**EXERCISE**
In the forum thread about migrating historification work to an ETL tool, how many tables does the first poster say must be historified?

**SELECTED EXCERPT**
* * * *

Hitachi Vantara Pentaho Community Forums
Results 1 to 6 of 6

Thread: MIgration

Hybrid View

Previous Post Previous Post   Next Post Next Post
  1. #1
    Join Date
    Jun 2013
    Posts
    4

    Default MIgration

    Hello,

    I just downloaded this ETL tool and wanted to know more about this tool.
    Actually we have an EDW and we make this historification in PL/SQL so in Oracle DB.
    It is getting bigger and bigger and time for processing everything take more and more time... I wanted to see if, thanks to this kind of tool, it could be done in an easy/fast way.
    My question is we have 300+ tables to historify, so in PL/SQL it is easy to do it, but heavy for the system... a schema for source tables, stagging, dwh and one for datamarts.
    How to historify each table in an easy way. Are there some examples to follow ?

    Thanks in advance for your help.

  2. #2
    Join Date
    Jul 2009
    Posts
    476

    Default

    There are lots of good examples of jobs and transformations in the "samples" subdirectory. The word "historify" is unclear. If you're talking about keeping historical versions of all rows in a table, then I think Oracle has some built-in features to handle that. If you're talking about slowly-changing dimensions in a star schema, then the Dimension Lookup/Update step can handle that. See http://wiki.pentaho.com/display/EAI/...+Lookup-Update.

    PDI by itself won't run faster than PL/SQL. In fact, it's more likely that your PL/SQL would run faster, but any method's speed depends on design and tuning. In my opinion, the chief benefit of PDI over PL/SQL is that PDI visualizes the data flows, so they're easier to understand and maintain, especially for a team of people.

    Other people probably have other opinions...

  3. #3
    Join Date
    Jun 2013
    Posts
    4

    Default

    Quote Originally Posted by robj View Post
    There are lots of good examples of jobs and transformations in the "samples" subdirectory. The word "historify" is unclear. If you're talking about keeping historical versions of all rows in a table, then I think Oracle has some built-in features to handle that. If you're talking about slowly-changing dimensions in a star schema, then the Dimension Lookup/Update step can handle that. See http://wiki.pentaho.com/display/EAI/...+Lookup-Update.

    PDI by itself won't run faster than PL/SQL. In fact, it's more likely that your PL/SQL would run faster, but any method's speed depends on design and tuning. In my opinion, the chief benefit of PDI over PL/SQL is that PDI visualizes the data flows, so they're easier to understand and maintain, especially for a team of people.

    Other people probably have other opinions...
    Hi Thanks for your answer.
    I can be more clear. You are totally right, the good thing with PL/SQL is that we can personalize whatever we want,
    but now the amount of process is so high that it is not easy to have a global view.

* * * *

**MATERIAL PROVIDED**
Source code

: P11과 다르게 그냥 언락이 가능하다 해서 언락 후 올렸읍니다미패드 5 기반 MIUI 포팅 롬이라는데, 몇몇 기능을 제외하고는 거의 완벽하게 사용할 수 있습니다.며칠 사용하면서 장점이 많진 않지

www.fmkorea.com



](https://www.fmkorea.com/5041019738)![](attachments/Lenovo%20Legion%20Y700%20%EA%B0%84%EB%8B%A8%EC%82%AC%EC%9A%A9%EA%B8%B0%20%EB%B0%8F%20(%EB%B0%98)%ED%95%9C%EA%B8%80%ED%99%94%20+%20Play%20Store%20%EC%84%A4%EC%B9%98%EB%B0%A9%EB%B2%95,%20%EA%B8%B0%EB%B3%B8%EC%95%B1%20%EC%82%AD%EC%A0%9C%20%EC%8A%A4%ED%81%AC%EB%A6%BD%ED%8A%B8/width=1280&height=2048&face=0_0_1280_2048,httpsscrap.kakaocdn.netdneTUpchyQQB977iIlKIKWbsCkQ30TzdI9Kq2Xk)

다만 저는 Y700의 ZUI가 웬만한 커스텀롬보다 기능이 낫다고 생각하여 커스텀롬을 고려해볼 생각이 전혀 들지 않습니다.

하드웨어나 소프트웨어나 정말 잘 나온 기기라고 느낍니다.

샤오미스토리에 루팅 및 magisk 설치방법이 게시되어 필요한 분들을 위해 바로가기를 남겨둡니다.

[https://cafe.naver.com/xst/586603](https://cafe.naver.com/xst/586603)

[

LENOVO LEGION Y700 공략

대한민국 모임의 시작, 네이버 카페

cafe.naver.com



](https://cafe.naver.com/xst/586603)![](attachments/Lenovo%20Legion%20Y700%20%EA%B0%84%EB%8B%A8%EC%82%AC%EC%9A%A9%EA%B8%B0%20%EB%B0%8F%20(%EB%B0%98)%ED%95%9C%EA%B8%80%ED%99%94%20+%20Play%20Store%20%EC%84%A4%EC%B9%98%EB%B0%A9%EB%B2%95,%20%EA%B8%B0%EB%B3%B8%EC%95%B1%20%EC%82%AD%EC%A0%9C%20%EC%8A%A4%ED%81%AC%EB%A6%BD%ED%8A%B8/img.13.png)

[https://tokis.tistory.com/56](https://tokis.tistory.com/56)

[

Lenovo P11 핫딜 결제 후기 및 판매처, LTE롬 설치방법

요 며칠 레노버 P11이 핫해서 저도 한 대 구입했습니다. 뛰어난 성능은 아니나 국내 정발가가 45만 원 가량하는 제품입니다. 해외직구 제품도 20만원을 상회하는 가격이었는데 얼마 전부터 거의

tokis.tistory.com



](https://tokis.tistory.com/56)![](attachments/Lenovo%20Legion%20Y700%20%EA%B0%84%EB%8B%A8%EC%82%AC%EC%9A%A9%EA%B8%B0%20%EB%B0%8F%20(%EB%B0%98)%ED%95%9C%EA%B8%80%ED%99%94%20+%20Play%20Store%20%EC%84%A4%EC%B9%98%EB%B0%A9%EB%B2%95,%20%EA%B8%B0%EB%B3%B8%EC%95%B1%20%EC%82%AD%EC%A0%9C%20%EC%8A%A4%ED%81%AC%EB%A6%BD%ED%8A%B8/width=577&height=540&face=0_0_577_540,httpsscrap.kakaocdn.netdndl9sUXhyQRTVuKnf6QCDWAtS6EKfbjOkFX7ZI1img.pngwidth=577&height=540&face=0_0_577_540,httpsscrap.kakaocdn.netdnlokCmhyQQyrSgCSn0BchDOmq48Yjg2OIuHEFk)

* * * *

**THE ANSWER**
More than 300 tables.